6 Westboro Baptist protesters cost taxpayers $5,579

The controversial group attracted about 800 counterprotesters and extra police were needed.

The Roanoke Times/April 29, 2010

It cost Blacksburg taxpayers $5,579 to secure the First Amendment rights of Kansas-based Westboro Baptist Church, which on April 9 sent six protesters to demonstrate in Blacksburg.

The funds paid for supplies and 50 plainclothes and uniformed officers from Blacksburg, Virginia Tech, Christiansburg and the Montgomery County Sheriff's Office, Blacksburg police Chief Kim Crannis wrote in an e-mail.

The officers directed traffic, enforced buffer zones between protesters and provided crowd control. Police made no arrests related to the events.

About 800 counterprotesters gathered at the three locations, many of them wearing costumes and holding nonsensical signs, such as "Pickle Your Kumquat."

Known for their "God hates fags," "God hates Jews" and "God hates America" signs, the followers of the Rev. Fred Phelps -- three of them younger than 12 -- picketed at the Blacksburg Jewish Community Center and the National Bank downtown and Blacksburg Middle School on Prices Fork Road.

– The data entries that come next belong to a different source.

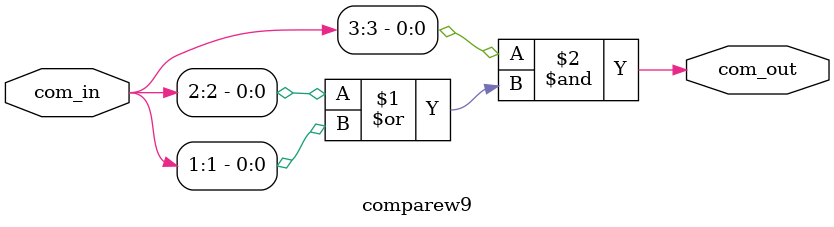
<source format=v>
module comparew9(com_in, com_out);
	input 	[3:0]com_in;
	output	com_out;
	assign 	com_out = com_in[3]&(com_in[2]|com_in[1]);
endmodule
</source>
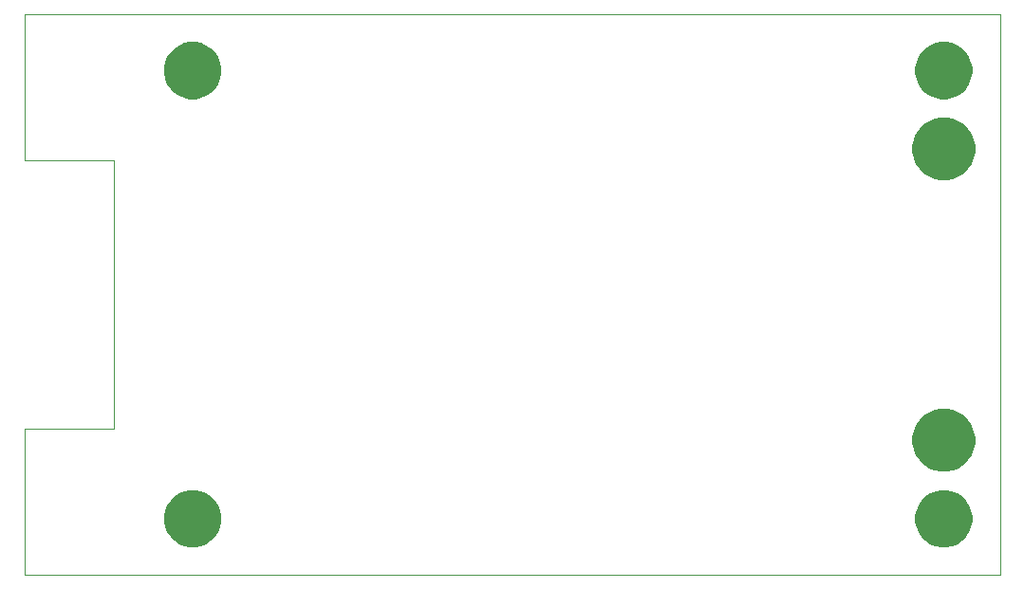
<source format=gbr>
G04 #@! TF.GenerationSoftware,KiCad,Pcbnew,(5.0.0-rc2-60-gbfa89039c)*
G04 #@! TF.CreationDate,2019-08-02T13:23:08+03:00*
G04 #@! TF.ProjectId,ModelPCB,4D6F64656C5043422E6B696361645F70,rev?*
G04 #@! TF.SameCoordinates,Original*
G04 #@! TF.FileFunction,Soldermask,Bot*
G04 #@! TF.FilePolarity,Negative*
%FSLAX46Y46*%
G04 Gerber Fmt 4.6, Leading zero omitted, Abs format (unit mm)*
G04 Created by KiCad (PCBNEW (5.0.0-rc2-60-gbfa89039c)) date 08/02/19 13:23:08*
%MOMM*%
%LPD*%
G01*
G04 APERTURE LIST*
%ADD10C,0.050000*%
%ADD11C,0.150000*%
G04 APERTURE END LIST*
D10*
X154300000Y-63900000D02*
X241300000Y-63900000D01*
X154300000Y-113900000D02*
X154300000Y-100900000D01*
X154300000Y-76900000D02*
X154300000Y-63900000D01*
X162300000Y-76900000D02*
X154300000Y-76900000D01*
X241300000Y-113900000D02*
X154300000Y-113900000D01*
X162300000Y-100900000D02*
X162300000Y-76900000D01*
X154300000Y-100900000D02*
X162300000Y-100900000D01*
X241300000Y-113900000D02*
X241300000Y-63900000D01*
D11*
G36*
X237044096Y-106447033D02*
X237044098Y-106447034D01*
X237044099Y-106447034D01*
X237508352Y-106639333D01*
X237924284Y-106917250D01*
X237926171Y-106918511D01*
X238281489Y-107273829D01*
X238281491Y-107273832D01*
X238560667Y-107691648D01*
X238752966Y-108155901D01*
X238851000Y-108648748D01*
X238851000Y-109151252D01*
X238752966Y-109644099D01*
X238560667Y-110108352D01*
X238282750Y-110524284D01*
X238281489Y-110526171D01*
X237926171Y-110881489D01*
X237926168Y-110881491D01*
X237508352Y-111160667D01*
X237044099Y-111352966D01*
X237044098Y-111352966D01*
X237044096Y-111352967D01*
X236551253Y-111451000D01*
X236048747Y-111451000D01*
X235555904Y-111352967D01*
X235555902Y-111352966D01*
X235555901Y-111352966D01*
X235091648Y-111160667D01*
X234673832Y-110881491D01*
X234673829Y-110881489D01*
X234318511Y-110526171D01*
X234317250Y-110524284D01*
X234039333Y-110108352D01*
X233847034Y-109644099D01*
X233749000Y-109151252D01*
X233749000Y-108648748D01*
X233847034Y-108155901D01*
X234039333Y-107691648D01*
X234318509Y-107273832D01*
X234318511Y-107273829D01*
X234673829Y-106918511D01*
X234675716Y-106917250D01*
X235091648Y-106639333D01*
X235555901Y-106447034D01*
X235555902Y-106447034D01*
X235555904Y-106447033D01*
X236048747Y-106349000D01*
X236551253Y-106349000D01*
X237044096Y-106447033D01*
X237044096Y-106447033D01*
G37*
G36*
X170044096Y-106447033D02*
X170044098Y-106447034D01*
X170044099Y-106447034D01*
X170508352Y-106639333D01*
X170924284Y-106917250D01*
X170926171Y-106918511D01*
X171281489Y-107273829D01*
X171281491Y-107273832D01*
X171560667Y-107691648D01*
X171752966Y-108155901D01*
X171851000Y-108648748D01*
X171851000Y-109151252D01*
X171752966Y-109644099D01*
X171560667Y-110108352D01*
X171282750Y-110524284D01*
X171281489Y-110526171D01*
X170926171Y-110881489D01*
X170926168Y-110881491D01*
X170508352Y-111160667D01*
X170044099Y-111352966D01*
X170044098Y-111352966D01*
X170044096Y-111352967D01*
X169551253Y-111451000D01*
X169048747Y-111451000D01*
X168555904Y-111352967D01*
X168555902Y-111352966D01*
X168555901Y-111352966D01*
X168091648Y-111160667D01*
X167673832Y-110881491D01*
X167673829Y-110881489D01*
X167318511Y-110526171D01*
X167317250Y-110524284D01*
X167039333Y-110108352D01*
X166847034Y-109644099D01*
X166749000Y-109151252D01*
X166749000Y-108648748D01*
X166847034Y-108155901D01*
X167039333Y-107691648D01*
X167318509Y-107273832D01*
X167318511Y-107273829D01*
X167673829Y-106918511D01*
X167675716Y-106917250D01*
X168091648Y-106639333D01*
X168555901Y-106447034D01*
X168555902Y-106447034D01*
X168555904Y-106447033D01*
X169048747Y-106349000D01*
X169551253Y-106349000D01*
X170044096Y-106447033D01*
X170044096Y-106447033D01*
G37*
G36*
X237117021Y-99206640D02*
X237626770Y-99417785D01*
X237626771Y-99417786D01*
X238085534Y-99724321D01*
X238475679Y-100114466D01*
X238680036Y-100420308D01*
X238782215Y-100573230D01*
X238993360Y-101082979D01*
X239101000Y-101624124D01*
X239101000Y-102175876D01*
X238993360Y-102717021D01*
X238782215Y-103226770D01*
X238782214Y-103226771D01*
X238475679Y-103685534D01*
X238085534Y-104075679D01*
X237779692Y-104280036D01*
X237626770Y-104382215D01*
X237117021Y-104593360D01*
X236575876Y-104701000D01*
X236024124Y-104701000D01*
X235482979Y-104593360D01*
X234973230Y-104382215D01*
X234820308Y-104280036D01*
X234514466Y-104075679D01*
X234124321Y-103685534D01*
X233817786Y-103226771D01*
X233817785Y-103226770D01*
X233606640Y-102717021D01*
X233499000Y-102175876D01*
X233499000Y-101624124D01*
X233606640Y-101082979D01*
X233817785Y-100573230D01*
X233919964Y-100420308D01*
X234124321Y-100114466D01*
X234514466Y-99724321D01*
X234973229Y-99417786D01*
X234973230Y-99417785D01*
X235482979Y-99206640D01*
X236024124Y-99099000D01*
X236575876Y-99099000D01*
X237117021Y-99206640D01*
X237117021Y-99206640D01*
G37*
G36*
X237117021Y-73206640D02*
X237626770Y-73417785D01*
X237626771Y-73417786D01*
X238085534Y-73724321D01*
X238475679Y-74114466D01*
X238680036Y-74420308D01*
X238782215Y-74573230D01*
X238993360Y-75082979D01*
X239101000Y-75624124D01*
X239101000Y-76175876D01*
X238993360Y-76717021D01*
X238782215Y-77226770D01*
X238782214Y-77226771D01*
X238475679Y-77685534D01*
X238085534Y-78075679D01*
X237779692Y-78280036D01*
X237626770Y-78382215D01*
X237117021Y-78593360D01*
X236575876Y-78701000D01*
X236024124Y-78701000D01*
X235482979Y-78593360D01*
X234973230Y-78382215D01*
X234820308Y-78280036D01*
X234514466Y-78075679D01*
X234124321Y-77685534D01*
X233817786Y-77226771D01*
X233817785Y-77226770D01*
X233606640Y-76717021D01*
X233499000Y-76175876D01*
X233499000Y-75624124D01*
X233606640Y-75082979D01*
X233817785Y-74573230D01*
X233919964Y-74420308D01*
X234124321Y-74114466D01*
X234514466Y-73724321D01*
X234973229Y-73417786D01*
X234973230Y-73417785D01*
X235482979Y-73206640D01*
X236024124Y-73099000D01*
X236575876Y-73099000D01*
X237117021Y-73206640D01*
X237117021Y-73206640D01*
G37*
G36*
X237044096Y-66447033D02*
X237044098Y-66447034D01*
X237044099Y-66447034D01*
X237508352Y-66639333D01*
X237924284Y-66917250D01*
X237926171Y-66918511D01*
X238281489Y-67273829D01*
X238281491Y-67273832D01*
X238560667Y-67691648D01*
X238752966Y-68155901D01*
X238851000Y-68648748D01*
X238851000Y-69151252D01*
X238752966Y-69644099D01*
X238560667Y-70108352D01*
X238282750Y-70524284D01*
X238281489Y-70526171D01*
X237926171Y-70881489D01*
X237926168Y-70881491D01*
X237508352Y-71160667D01*
X237044099Y-71352966D01*
X237044098Y-71352966D01*
X237044096Y-71352967D01*
X236551253Y-71451000D01*
X236048747Y-71451000D01*
X235555904Y-71352967D01*
X235555902Y-71352966D01*
X235555901Y-71352966D01*
X235091648Y-71160667D01*
X234673832Y-70881491D01*
X234673829Y-70881489D01*
X234318511Y-70526171D01*
X234317250Y-70524284D01*
X234039333Y-70108352D01*
X233847034Y-69644099D01*
X233749000Y-69151252D01*
X233749000Y-68648748D01*
X233847034Y-68155901D01*
X234039333Y-67691648D01*
X234318509Y-67273832D01*
X234318511Y-67273829D01*
X234673829Y-66918511D01*
X234675716Y-66917250D01*
X235091648Y-66639333D01*
X235555901Y-66447034D01*
X235555902Y-66447034D01*
X235555904Y-66447033D01*
X236048747Y-66349000D01*
X236551253Y-66349000D01*
X237044096Y-66447033D01*
X237044096Y-66447033D01*
G37*
G36*
X170044096Y-66447033D02*
X170044098Y-66447034D01*
X170044099Y-66447034D01*
X170508352Y-66639333D01*
X170924284Y-66917250D01*
X170926171Y-66918511D01*
X171281489Y-67273829D01*
X171281491Y-67273832D01*
X171560667Y-67691648D01*
X171752966Y-68155901D01*
X171851000Y-68648748D01*
X171851000Y-69151252D01*
X171752966Y-69644099D01*
X171560667Y-70108352D01*
X171282750Y-70524284D01*
X171281489Y-70526171D01*
X170926171Y-70881489D01*
X170926168Y-70881491D01*
X170508352Y-71160667D01*
X170044099Y-71352966D01*
X170044098Y-71352966D01*
X170044096Y-71352967D01*
X169551253Y-71451000D01*
X169048747Y-71451000D01*
X168555904Y-71352967D01*
X168555902Y-71352966D01*
X168555901Y-71352966D01*
X168091648Y-71160667D01*
X167673832Y-70881491D01*
X167673829Y-70881489D01*
X167318511Y-70526171D01*
X167317250Y-70524284D01*
X167039333Y-70108352D01*
X166847034Y-69644099D01*
X166749000Y-69151252D01*
X166749000Y-68648748D01*
X166847034Y-68155901D01*
X167039333Y-67691648D01*
X167318509Y-67273832D01*
X167318511Y-67273829D01*
X167673829Y-66918511D01*
X167675716Y-66917250D01*
X168091648Y-66639333D01*
X168555901Y-66447034D01*
X168555902Y-66447034D01*
X168555904Y-66447033D01*
X169048747Y-66349000D01*
X169551253Y-66349000D01*
X170044096Y-66447033D01*
X170044096Y-66447033D01*
G37*
M02*

</source>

The group of mostly Phelps' family members objects to America's growing acceptance of gays, the Obama administration and Jews who refuse to repent for the death of Jesus Christ. The Southern Poverty Law Center, which tracks "hate group" activity in the U.S., has classified Westboro Baptist Church as such a group.

Church members mount daily protests across the country, often targeting the funerals of military dead, AIDS victims and, more recently, the site of the Upper Big Branch mine disaster in Montcoal, W.Va. The group believes such tragedies are proof of God's disdain for America.

In an interview April 9, Shirley Phelps-Roper, eldest daughter of Fred Phelps and leader of the Blacksburg protests, praised town officials and police for their professionalism.

"It's not like West Virginia, where the police incited the mob against us," she said.

After the April 16, 2007, shootings at Tech, Fred Phelps threatened to protest at the funerals of some of the 32 students and faculty slain that day. Then-Attorney General Bob McDonnell, now governor, issued a warning that anyone willfully disrupting funerals in Virginia could face charges under a law passed in 2006. Those protests never materialized.

The U.S. Supreme Court is scheduled to hear a case in October that will decide whether the group's anti-gay protests at funerals of American soldiers are protected by the First Amendment.

In 1991, about 30 members of the Ku Klux Klan staged a rally and march in Blacksburg that drew about 500 counterprotesters. Some 250 police officers from several jurisdictions provided security. That event cost taxpayers about $23,000, according to The Roanoke Times archives.